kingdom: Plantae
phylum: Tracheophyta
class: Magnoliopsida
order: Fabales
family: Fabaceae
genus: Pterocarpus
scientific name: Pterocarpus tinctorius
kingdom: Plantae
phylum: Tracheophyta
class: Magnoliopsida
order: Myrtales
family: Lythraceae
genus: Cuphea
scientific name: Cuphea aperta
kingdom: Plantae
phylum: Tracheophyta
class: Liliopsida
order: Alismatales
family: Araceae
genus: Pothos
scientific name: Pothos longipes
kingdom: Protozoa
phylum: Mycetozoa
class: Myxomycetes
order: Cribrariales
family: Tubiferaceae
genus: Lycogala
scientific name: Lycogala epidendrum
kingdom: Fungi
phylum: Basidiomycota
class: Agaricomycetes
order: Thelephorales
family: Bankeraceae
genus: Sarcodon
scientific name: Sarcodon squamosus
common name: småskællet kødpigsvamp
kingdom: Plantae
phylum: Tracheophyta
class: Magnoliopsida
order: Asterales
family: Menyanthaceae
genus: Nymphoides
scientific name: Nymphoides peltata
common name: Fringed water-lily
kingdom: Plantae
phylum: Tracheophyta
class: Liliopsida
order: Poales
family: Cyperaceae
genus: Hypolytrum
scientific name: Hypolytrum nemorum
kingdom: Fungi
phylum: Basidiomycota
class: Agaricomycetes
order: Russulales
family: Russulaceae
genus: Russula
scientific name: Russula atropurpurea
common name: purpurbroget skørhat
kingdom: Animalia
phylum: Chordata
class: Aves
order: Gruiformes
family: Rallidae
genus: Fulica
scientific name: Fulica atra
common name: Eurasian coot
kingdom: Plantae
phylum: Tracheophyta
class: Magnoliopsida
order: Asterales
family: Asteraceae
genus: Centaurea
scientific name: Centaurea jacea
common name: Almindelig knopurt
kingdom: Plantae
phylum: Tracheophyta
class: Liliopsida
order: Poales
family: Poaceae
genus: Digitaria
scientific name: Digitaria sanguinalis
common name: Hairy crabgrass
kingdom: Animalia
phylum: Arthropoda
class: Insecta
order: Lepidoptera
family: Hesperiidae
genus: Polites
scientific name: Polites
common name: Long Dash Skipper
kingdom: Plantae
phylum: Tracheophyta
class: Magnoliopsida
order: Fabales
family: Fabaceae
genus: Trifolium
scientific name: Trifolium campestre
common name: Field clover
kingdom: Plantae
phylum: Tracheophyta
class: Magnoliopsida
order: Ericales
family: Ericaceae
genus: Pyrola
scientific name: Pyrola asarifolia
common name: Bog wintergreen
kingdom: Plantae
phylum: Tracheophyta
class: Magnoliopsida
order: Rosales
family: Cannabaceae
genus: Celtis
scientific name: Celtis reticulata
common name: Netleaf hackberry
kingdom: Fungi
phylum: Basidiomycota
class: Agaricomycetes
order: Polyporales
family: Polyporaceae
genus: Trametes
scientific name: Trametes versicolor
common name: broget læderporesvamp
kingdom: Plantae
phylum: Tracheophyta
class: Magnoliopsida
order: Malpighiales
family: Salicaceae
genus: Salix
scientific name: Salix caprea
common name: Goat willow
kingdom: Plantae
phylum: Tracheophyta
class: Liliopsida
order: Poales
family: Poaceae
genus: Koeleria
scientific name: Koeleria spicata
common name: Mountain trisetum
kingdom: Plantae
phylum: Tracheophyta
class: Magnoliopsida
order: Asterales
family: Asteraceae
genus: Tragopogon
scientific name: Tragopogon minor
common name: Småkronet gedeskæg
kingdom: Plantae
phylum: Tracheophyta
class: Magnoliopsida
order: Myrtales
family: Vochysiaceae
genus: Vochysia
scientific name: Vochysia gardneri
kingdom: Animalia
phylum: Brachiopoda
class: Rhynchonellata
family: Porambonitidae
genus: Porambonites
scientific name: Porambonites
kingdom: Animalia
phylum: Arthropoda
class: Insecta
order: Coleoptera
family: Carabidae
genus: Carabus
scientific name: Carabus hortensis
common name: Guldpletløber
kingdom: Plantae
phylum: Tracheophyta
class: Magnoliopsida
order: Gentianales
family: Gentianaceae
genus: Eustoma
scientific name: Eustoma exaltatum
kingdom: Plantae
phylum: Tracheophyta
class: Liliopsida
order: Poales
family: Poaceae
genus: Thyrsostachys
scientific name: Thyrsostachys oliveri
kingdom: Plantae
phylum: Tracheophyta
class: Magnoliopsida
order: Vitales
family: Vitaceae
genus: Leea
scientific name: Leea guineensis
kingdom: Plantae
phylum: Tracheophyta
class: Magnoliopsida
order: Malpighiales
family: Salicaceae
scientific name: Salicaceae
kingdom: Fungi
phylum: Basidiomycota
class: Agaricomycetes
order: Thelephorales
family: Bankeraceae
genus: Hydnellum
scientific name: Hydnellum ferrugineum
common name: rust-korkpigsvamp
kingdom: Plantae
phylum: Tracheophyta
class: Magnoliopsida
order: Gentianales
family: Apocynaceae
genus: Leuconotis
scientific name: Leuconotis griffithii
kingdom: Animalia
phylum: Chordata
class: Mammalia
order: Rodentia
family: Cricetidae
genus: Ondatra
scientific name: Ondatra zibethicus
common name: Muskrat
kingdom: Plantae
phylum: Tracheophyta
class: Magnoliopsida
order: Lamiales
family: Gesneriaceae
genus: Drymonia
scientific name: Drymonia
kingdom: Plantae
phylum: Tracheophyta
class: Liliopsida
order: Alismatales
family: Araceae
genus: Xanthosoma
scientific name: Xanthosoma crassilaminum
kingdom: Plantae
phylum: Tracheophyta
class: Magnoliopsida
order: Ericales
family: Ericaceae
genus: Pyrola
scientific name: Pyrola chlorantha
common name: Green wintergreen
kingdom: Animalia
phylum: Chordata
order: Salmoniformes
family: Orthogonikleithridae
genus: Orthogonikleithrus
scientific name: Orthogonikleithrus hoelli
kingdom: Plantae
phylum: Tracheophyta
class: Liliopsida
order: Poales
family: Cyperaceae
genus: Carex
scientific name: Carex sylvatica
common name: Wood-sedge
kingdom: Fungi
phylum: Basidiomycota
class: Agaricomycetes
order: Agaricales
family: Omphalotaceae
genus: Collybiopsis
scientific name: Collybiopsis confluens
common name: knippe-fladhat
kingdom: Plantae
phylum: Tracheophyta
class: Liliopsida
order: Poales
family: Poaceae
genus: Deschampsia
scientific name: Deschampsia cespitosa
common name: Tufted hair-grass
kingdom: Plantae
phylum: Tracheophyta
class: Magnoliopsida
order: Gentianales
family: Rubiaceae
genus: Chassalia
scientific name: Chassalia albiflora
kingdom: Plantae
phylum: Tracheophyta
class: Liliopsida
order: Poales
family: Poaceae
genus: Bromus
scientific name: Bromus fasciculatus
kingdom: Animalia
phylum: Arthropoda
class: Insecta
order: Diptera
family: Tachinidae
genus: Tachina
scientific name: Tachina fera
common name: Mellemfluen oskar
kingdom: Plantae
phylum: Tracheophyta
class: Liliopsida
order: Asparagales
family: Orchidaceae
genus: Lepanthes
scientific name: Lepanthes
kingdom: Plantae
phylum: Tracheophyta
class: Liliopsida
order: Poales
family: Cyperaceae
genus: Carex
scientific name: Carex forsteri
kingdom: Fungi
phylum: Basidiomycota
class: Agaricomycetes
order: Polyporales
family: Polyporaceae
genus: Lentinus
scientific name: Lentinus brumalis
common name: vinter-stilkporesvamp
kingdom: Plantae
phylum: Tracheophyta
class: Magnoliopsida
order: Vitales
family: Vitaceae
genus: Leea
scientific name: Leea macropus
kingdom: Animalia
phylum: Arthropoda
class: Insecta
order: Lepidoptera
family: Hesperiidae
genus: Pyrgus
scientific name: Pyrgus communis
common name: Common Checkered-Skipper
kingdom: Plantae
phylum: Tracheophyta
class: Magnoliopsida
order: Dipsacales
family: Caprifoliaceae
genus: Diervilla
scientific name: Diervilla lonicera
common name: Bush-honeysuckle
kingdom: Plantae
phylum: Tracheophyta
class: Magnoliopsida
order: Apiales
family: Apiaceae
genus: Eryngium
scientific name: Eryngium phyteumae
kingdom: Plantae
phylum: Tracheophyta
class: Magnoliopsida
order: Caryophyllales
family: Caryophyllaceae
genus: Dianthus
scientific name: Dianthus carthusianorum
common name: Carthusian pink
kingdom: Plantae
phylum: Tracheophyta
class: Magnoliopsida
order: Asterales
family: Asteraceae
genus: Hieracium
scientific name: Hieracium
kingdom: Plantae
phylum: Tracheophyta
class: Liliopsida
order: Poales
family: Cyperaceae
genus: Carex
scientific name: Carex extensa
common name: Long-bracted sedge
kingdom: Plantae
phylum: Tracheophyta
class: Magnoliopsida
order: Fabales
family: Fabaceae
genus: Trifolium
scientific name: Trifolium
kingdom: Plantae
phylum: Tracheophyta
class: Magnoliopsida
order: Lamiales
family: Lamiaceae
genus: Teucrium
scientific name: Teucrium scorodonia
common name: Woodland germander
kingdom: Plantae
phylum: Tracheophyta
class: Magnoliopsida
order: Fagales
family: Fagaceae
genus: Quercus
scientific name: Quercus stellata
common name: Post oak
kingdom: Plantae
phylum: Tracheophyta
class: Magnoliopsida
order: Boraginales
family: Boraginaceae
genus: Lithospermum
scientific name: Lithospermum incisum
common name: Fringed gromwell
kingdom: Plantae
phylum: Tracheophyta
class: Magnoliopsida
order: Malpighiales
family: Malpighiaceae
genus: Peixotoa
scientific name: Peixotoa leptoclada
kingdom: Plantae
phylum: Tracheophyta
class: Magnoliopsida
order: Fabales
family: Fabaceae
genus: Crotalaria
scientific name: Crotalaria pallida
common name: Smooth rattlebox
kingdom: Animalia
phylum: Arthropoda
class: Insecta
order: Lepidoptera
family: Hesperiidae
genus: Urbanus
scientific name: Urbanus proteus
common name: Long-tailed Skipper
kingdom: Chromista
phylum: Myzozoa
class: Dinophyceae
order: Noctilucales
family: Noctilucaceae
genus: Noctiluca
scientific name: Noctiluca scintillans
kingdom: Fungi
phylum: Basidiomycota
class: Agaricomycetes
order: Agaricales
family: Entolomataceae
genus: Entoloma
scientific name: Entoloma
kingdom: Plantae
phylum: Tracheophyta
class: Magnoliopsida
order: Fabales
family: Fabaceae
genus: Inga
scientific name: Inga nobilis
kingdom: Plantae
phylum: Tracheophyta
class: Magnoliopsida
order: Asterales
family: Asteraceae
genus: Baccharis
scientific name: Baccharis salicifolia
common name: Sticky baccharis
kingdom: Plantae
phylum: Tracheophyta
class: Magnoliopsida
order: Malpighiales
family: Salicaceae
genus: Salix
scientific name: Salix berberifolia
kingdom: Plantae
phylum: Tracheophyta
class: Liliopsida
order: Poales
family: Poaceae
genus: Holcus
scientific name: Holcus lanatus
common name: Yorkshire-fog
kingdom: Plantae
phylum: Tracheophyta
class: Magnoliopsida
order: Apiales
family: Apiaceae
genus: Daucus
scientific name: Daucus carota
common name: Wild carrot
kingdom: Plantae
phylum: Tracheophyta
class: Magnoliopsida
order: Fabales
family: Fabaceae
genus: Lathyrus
◆ ◆ ◆ ◆ ◆ ◆ ◆
Work instructions = Quote the material word for word from its first line through the line containing "scientific name: Pothos longipes", inclusive.

Task output =
kingdom: Plantae
phylum: Tracheophyta
class: Magnoliopsida
order: Fabales
family: Fabaceae
genus: Pterocarpus
scientific name: Pterocarpus tinctorius
kingdom: Plantae
phylum: Tracheophyta
class: Magnoliopsida
order: Myrtales
family: Lythraceae
genus: Cuphea
scientific name: Cuphea aperta
kingdom: Plantae
phylum: Tracheophyta
class: Liliopsida
order: Alismatales
family: Araceae
genus: Pothos
scientific name: Pothos longipes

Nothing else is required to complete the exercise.